| Information provided |
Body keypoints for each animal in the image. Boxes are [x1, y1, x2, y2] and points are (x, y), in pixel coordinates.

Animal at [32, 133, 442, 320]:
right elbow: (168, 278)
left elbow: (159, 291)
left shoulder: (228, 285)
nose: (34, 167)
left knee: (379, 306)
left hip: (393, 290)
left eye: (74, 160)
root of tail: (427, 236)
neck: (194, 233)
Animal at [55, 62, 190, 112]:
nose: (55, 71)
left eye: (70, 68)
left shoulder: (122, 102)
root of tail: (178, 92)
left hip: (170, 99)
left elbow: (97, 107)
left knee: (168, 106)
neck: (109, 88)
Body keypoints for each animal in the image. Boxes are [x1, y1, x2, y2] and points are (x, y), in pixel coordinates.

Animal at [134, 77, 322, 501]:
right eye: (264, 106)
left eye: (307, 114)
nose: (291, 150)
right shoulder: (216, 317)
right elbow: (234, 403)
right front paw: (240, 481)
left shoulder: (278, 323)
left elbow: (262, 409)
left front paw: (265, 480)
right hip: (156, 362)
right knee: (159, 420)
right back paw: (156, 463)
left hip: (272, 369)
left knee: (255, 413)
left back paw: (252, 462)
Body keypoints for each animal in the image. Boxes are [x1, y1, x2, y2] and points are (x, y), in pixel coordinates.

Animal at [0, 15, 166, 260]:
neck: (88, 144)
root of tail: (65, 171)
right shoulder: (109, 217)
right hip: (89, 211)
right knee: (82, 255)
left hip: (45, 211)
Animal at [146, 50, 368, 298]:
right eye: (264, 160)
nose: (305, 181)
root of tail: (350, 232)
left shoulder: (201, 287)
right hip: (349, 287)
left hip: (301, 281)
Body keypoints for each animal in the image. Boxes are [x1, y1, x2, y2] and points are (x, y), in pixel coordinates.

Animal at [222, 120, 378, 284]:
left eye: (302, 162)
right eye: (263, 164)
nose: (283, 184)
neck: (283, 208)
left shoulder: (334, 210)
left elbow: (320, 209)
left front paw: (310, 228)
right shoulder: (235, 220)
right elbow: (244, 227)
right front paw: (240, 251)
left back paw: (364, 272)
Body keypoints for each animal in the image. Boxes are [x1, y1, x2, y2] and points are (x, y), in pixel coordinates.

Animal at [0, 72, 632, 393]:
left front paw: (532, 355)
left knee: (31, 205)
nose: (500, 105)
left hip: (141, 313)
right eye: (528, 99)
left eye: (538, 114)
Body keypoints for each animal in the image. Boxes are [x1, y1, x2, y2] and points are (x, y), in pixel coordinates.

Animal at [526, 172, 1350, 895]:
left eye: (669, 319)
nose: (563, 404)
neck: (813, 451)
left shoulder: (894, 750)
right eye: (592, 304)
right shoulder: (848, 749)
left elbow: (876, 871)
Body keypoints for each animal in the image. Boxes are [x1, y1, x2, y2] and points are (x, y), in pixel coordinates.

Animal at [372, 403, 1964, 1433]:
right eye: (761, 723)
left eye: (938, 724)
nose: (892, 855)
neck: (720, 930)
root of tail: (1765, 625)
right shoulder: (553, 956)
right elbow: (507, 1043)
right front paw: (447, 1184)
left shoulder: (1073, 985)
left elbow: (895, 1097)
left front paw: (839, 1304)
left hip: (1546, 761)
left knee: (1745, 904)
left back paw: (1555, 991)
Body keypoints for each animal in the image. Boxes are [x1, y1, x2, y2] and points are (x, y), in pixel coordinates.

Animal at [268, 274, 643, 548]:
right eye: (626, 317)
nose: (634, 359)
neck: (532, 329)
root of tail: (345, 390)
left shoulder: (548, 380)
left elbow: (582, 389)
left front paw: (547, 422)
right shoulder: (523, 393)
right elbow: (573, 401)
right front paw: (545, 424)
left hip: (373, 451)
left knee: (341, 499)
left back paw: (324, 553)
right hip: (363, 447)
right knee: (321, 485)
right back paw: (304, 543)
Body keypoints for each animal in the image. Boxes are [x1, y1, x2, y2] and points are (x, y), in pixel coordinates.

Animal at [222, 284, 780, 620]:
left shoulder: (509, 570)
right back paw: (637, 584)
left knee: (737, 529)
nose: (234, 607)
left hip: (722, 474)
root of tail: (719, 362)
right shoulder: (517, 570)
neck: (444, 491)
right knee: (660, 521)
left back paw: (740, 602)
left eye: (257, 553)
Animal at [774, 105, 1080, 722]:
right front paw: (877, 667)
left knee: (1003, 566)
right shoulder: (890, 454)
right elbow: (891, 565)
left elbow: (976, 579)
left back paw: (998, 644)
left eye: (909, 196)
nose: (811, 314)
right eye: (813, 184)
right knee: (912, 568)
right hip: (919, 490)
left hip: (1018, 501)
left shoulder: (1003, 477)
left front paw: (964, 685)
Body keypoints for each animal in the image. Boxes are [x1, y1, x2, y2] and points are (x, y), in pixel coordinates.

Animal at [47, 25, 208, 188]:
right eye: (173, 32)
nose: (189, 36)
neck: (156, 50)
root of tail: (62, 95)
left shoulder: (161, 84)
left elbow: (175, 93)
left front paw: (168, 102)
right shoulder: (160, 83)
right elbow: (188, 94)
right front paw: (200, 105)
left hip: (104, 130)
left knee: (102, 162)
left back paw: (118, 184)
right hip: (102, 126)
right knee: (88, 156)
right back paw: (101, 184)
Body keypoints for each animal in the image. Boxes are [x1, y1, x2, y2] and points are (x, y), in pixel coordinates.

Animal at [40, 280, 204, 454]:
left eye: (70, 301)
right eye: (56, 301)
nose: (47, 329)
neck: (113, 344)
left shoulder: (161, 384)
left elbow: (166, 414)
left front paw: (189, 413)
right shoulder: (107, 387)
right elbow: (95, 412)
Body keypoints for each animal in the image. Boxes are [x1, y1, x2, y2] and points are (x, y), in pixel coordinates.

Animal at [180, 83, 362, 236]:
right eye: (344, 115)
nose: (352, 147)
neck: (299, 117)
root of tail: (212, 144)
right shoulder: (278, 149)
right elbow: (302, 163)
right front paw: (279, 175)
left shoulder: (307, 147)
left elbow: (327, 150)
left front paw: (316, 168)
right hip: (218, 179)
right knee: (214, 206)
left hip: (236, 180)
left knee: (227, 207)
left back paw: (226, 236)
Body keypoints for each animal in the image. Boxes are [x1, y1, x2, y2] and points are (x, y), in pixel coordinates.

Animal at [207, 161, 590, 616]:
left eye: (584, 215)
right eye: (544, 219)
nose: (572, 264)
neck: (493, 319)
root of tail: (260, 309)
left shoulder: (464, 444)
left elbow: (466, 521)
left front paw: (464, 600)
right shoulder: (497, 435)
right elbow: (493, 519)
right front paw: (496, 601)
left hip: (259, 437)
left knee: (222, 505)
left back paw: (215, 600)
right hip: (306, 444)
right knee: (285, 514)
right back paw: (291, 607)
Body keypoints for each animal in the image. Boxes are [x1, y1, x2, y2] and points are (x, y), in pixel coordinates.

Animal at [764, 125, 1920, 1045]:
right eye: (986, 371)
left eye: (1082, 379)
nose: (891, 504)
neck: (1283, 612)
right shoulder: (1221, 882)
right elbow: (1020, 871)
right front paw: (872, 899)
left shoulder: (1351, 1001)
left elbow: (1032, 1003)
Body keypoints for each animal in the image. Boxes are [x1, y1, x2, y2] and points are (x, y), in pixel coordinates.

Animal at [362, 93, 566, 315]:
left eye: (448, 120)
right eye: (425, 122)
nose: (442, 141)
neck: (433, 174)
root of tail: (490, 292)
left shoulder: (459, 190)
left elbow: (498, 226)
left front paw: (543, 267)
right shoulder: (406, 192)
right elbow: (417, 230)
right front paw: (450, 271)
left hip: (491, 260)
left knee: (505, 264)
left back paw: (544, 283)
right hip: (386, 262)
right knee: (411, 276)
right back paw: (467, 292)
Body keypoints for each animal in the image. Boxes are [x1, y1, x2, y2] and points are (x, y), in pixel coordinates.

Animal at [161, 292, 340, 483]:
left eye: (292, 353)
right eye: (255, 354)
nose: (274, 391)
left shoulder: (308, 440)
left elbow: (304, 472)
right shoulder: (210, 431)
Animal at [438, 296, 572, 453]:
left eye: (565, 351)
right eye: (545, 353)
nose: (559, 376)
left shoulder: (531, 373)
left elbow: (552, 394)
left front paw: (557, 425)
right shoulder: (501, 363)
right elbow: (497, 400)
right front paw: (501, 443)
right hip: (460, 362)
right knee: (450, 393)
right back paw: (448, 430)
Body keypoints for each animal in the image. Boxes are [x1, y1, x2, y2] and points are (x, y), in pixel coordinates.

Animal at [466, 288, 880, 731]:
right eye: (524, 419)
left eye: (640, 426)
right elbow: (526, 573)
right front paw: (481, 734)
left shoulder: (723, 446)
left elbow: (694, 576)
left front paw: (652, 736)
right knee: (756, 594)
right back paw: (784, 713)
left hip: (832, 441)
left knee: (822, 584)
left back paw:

| Exercise brief |
Given the records above, restate word for word only the lines starting at the one with "left shoulder: (464, 444)" and ending at the one with "right eye: (986, 371)".

| Output of the exercise |
left shoulder: (464, 444)
left elbow: (466, 521)
left front paw: (464, 600)
right shoulder: (497, 435)
right elbow: (493, 519)
right front paw: (496, 601)
left hip: (259, 437)
left knee: (222, 505)
left back paw: (215, 600)
right hip: (306, 444)
right knee: (285, 514)
right back paw: (291, 607)
Body keypoints for each animal in the image. Boxes are [x1, y1, x2, y2] and points are (x, y), in pixel coordinates.

Animal at [764, 125, 1920, 1045]:
right eye: (986, 371)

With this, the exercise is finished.